T-26

El T-26 fue un tanque soviético utilizado por el Ejército Rojo de 1931 a 1945. Sigue leyendo para conocer más sobre este blindado histórico.

Introducción

En el periodo de entreguerras, la Unión Soviética adquirió vehículos de fabricación europea para las necesidades de modernización del Ejército Rojo, entre ellos el Vickers de 6 toneladas y los tii A y B, que fueron utilizados y estudiados durante mucho tiempo.

El Vickers dio buenas pruebas de uso y, por tanto, se adquirió la licencia para su producción en el país, comenzando en 1931 la fabricación de los primeros ejemplares, que entraron en servicio con la designación oficial de T-26A.

El primer modelo producido era esencialmente idéntico al análogo VIckers Tipo A, con la única excepción del armamento.

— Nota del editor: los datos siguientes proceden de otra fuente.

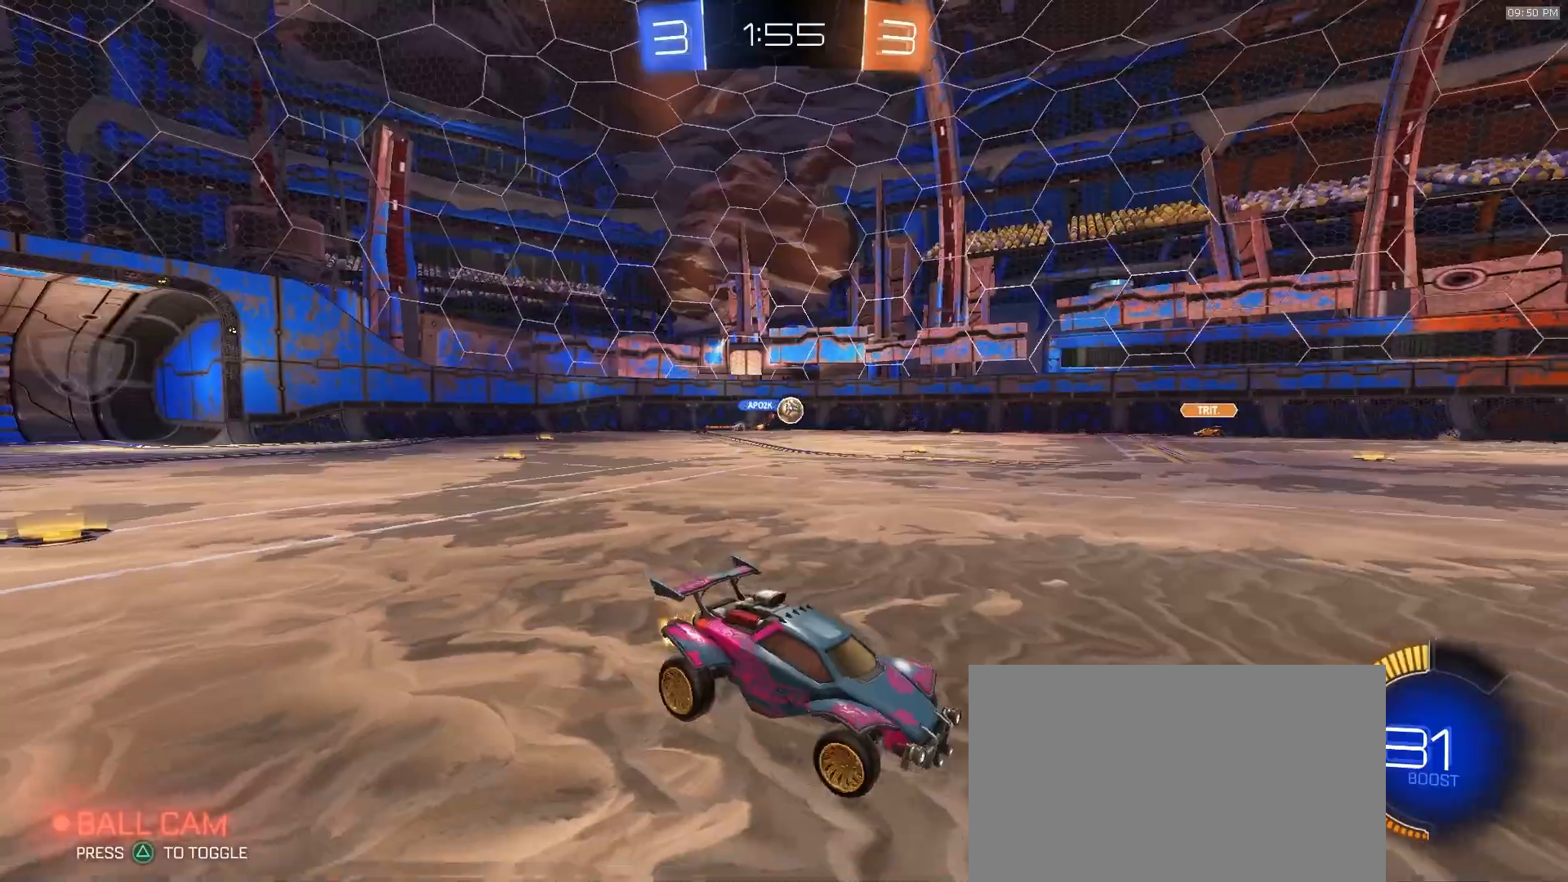
{"buttons": ["R2"], "left_stick": "left", "right_stick": "center", "events": [[183, "left_stick", "center"], [383, "left_stick", "left"]]}
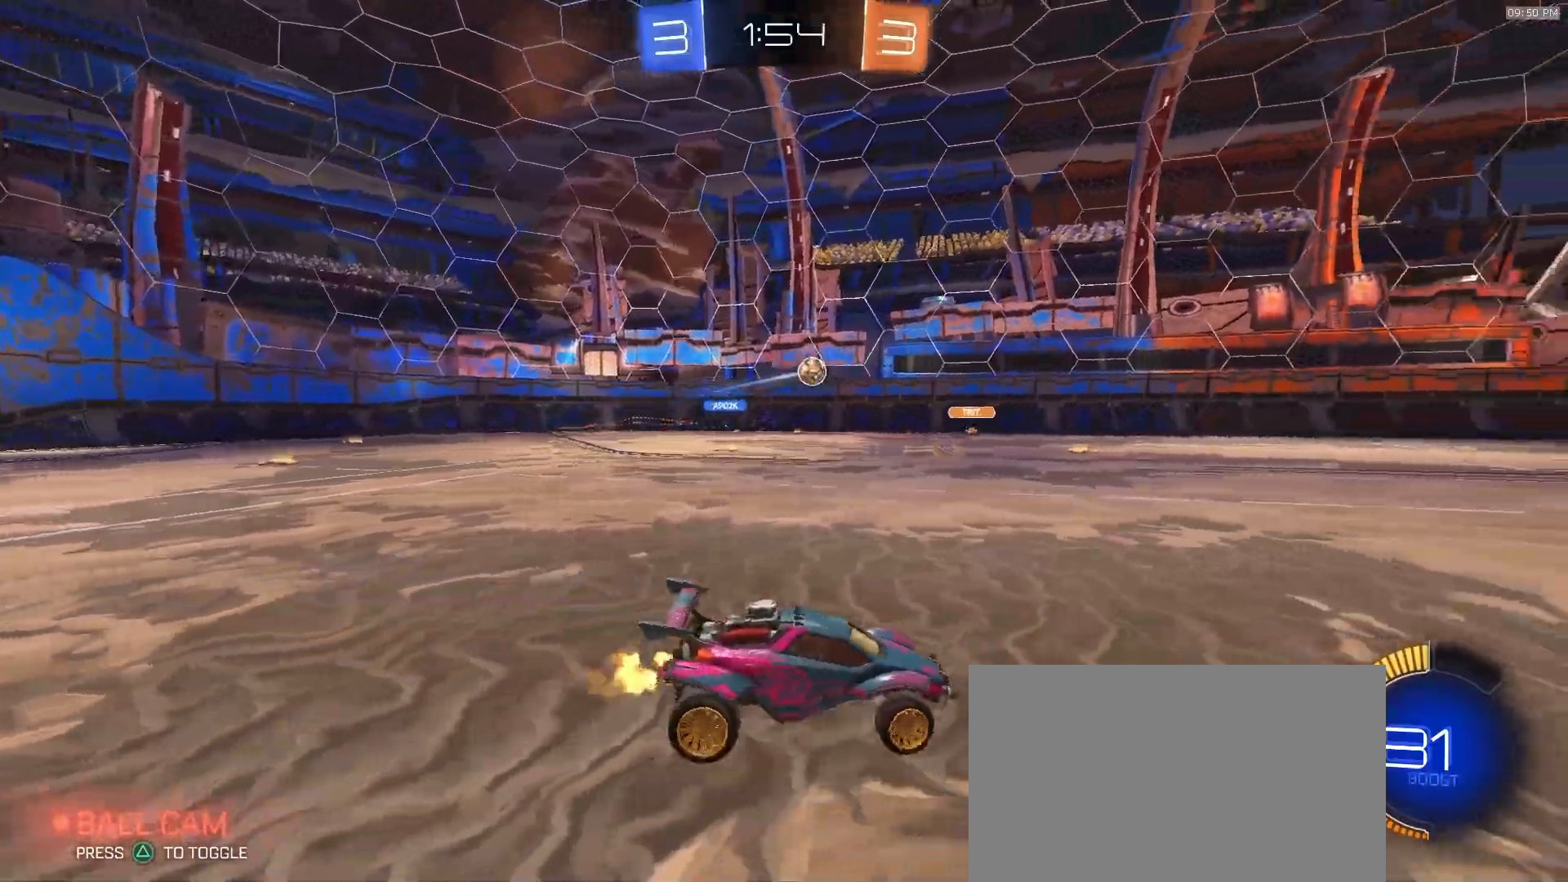
{"buttons": ["R2"], "left_stick": "left", "right_stick": "center", "events": []}
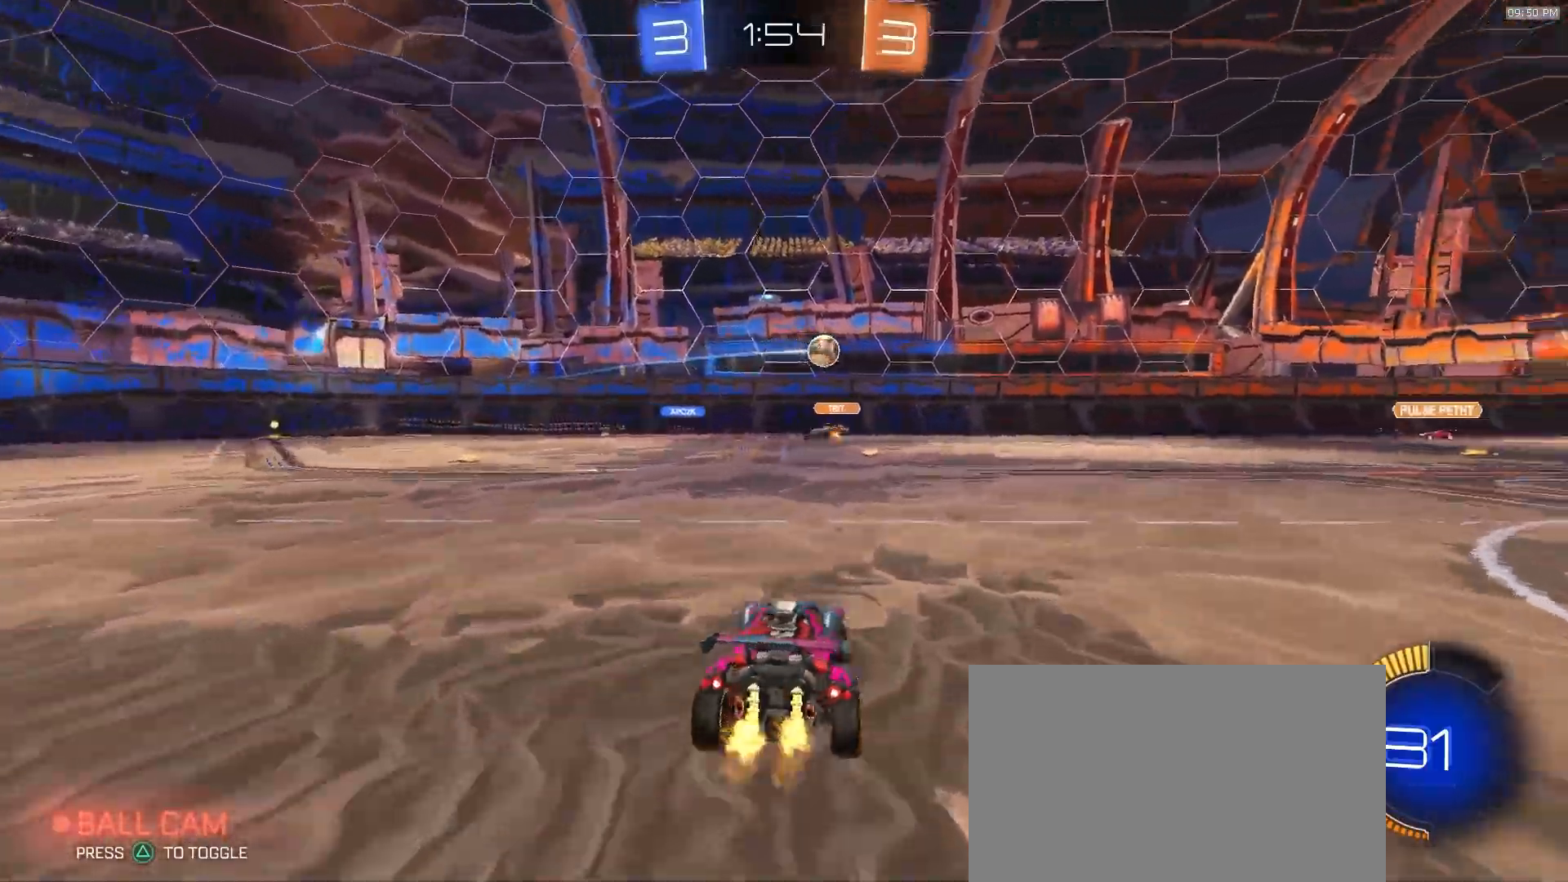
{"buttons": ["R2"], "left_stick": "left", "right_stick": "center", "events": [[50, "left_stick", "center"], [383, "left_stick", "left"]]}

En el transcurso de los dos años siguientes, se introdujeron numerosas variantes con cambios principalmente en el armamento y el equipo de radio.

En 1933 el T-26B entró en producción y fue asignado a unidades de caballería, los ejemplares iniciales tenían como armamento principal una pieza de 37 mm pero pronto fue sustituida por un cañón de 45 mm de calibre.

El T-26 era un tanque ligero que se utilizaba principalmente en funciones de apoyo a la infantería.Se utilizó por primera vez de forma operativa durante la Guerra Civil Española y en este frente demostró ser claramente superior a sus oponentes de la época, el Panzer I alemán y el tanque ligero CV 33 italiano.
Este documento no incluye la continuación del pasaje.